I have tried following program in C language and the result of the program is:

Output : 0 is printed at last when the i is unsigned int, when the value of i is 0, then the control should not go inside the while loop since I have given i>0 condition, but 0 is printed, I didn't understand how it is possible.

When the i is signed int, then 0 is not printed.

Please let me know what is happening in the program.

#include <stdio.h>
#include <string.h>

main()
{
   unsigned int i=1;
   int c=1;
   while(i>0)
   {
     i=i*2;         
     c++;
     printf("%d\n",i);          
   }

   printf("%d c value is",c) ;
}

Answer 1

In case of unsigned int:

supposing int takes 4 bytes, the value of i becomes "1073741824" for which the binary notation is

 "01000000 00000000 00000000 00000000"

Multiplying it by two again makes the decimal value "2147483648" which the binary notation is

"10000000 00000000 00000000 00000000". 

Again multiplying it by two makes the binary notation as follows

"00000001 00000000 00000000 00000000 00000000".
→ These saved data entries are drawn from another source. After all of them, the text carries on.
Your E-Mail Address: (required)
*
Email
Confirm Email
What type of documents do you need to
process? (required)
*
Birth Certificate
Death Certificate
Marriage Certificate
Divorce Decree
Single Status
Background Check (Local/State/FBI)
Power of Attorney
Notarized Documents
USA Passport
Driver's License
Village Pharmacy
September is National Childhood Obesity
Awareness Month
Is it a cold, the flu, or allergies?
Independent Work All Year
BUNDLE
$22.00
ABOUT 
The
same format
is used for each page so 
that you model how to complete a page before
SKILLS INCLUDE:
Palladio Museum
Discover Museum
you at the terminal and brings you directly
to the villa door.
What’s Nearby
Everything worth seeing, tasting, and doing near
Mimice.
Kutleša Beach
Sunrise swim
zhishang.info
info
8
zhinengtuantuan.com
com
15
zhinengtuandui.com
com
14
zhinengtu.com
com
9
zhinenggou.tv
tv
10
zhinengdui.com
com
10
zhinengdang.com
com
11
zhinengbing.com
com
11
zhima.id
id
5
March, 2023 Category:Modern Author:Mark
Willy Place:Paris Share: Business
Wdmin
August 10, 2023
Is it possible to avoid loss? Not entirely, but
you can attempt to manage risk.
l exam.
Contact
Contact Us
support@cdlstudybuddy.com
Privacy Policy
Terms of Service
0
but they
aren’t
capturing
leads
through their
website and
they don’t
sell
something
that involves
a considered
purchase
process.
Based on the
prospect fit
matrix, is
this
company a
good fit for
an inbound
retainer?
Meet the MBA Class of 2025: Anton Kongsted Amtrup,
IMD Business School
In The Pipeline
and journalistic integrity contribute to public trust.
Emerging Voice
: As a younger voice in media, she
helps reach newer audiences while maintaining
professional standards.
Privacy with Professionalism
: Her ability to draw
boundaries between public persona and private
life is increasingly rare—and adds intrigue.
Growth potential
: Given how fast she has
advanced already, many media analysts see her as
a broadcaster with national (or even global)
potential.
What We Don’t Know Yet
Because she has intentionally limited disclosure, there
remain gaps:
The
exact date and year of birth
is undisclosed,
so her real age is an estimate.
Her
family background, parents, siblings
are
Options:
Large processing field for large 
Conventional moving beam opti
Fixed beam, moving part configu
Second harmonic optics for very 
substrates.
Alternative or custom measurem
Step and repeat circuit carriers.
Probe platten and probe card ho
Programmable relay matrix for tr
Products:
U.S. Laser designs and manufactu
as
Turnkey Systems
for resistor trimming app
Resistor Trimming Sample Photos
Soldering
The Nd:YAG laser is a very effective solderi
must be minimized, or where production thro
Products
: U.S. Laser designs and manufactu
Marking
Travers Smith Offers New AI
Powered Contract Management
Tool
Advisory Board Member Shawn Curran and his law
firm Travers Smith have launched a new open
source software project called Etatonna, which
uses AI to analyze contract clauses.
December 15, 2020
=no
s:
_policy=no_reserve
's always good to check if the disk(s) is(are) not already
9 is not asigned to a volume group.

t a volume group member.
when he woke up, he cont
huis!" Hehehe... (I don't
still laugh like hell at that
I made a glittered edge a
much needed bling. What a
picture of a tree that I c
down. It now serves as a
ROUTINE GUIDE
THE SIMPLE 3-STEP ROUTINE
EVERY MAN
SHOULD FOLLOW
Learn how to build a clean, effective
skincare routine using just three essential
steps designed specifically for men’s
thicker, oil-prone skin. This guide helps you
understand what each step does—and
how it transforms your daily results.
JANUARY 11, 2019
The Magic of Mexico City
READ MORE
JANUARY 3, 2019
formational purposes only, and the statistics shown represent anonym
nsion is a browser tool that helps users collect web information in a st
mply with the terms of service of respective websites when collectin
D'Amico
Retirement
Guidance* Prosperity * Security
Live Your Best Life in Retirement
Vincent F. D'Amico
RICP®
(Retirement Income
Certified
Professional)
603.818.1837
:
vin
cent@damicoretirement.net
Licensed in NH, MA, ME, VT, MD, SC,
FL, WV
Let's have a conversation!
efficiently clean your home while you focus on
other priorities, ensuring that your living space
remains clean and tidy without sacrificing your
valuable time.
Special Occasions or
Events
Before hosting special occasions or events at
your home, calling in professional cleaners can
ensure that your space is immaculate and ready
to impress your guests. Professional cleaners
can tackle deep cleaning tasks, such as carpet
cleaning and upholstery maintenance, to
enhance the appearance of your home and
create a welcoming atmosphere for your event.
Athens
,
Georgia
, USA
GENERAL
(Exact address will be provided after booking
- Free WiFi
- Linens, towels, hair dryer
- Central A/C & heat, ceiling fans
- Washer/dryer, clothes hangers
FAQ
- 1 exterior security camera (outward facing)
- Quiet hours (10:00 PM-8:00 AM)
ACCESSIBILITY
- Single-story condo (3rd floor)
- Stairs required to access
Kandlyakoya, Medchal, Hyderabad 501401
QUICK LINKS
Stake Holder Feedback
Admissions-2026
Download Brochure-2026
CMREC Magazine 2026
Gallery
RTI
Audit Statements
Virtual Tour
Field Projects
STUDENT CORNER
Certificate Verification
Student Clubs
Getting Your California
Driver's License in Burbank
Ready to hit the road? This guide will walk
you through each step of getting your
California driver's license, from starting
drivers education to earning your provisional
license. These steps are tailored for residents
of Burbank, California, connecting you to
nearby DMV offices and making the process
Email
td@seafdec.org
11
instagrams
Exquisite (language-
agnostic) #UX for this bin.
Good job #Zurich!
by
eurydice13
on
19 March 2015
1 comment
But as int occupies only four bytes, 4 least significant bytes are all filled zero, so the value of i becomes zero.

In case of signed int:

Most significant bit is used for indication of negative or positive values. 1 for negative numbers. so it prints negative number further multiplying i by 2. Which makes the while condition fails. as negative number is not greater than zero.

Answer 2

You have printed i inside while after computing i = i*2; hence when i is unsigned and has value 2^31, the while condition is true and it is again multiplied by 2, where it becomes 0 due to integer overflow, which is printed and loop gets over the next time while(i > 0) condition is checked.

For signed int, the behavior is undefined as pointed out by @Anonymous.

However here it seems that (you cannot rely on this behavior!!) condition of while fails when i equals 2^31 because it is treated as negative number now (sign bit is 1), hence it is not multiplied by 2 and doesn't become 0.

If you do not want to see 0 output, you can try doing printf before i = i*2 statement.

Answer 3

Change the while loop so that printf is called first. Also, use %u for unsigned int instead of %d.

while(i>0)
{
  printf("%u\n",i);          
  i=i*2;         
  c++;
}

With this change you will be printing only the value of i that pass the conditional of the while statement.

Answer 4

Using %d with unsigned int causes undefined behaviour. To fix your program, change %d to %u and then the results will make more sense.

When i gets to 2³¹ (assuming you have 32-bit ints) and you do i * 2 then the result , which would be 2³² actually wraps around to 0, which is why your loop ends. Unsigned integers wrap around like this (technical definition is arithmetic modulo UINT_MAX+1).

If i is signed int (and you use %d) then you cause undefined behaviour when i * 2 would exceed INT_MAX, so anything can happen.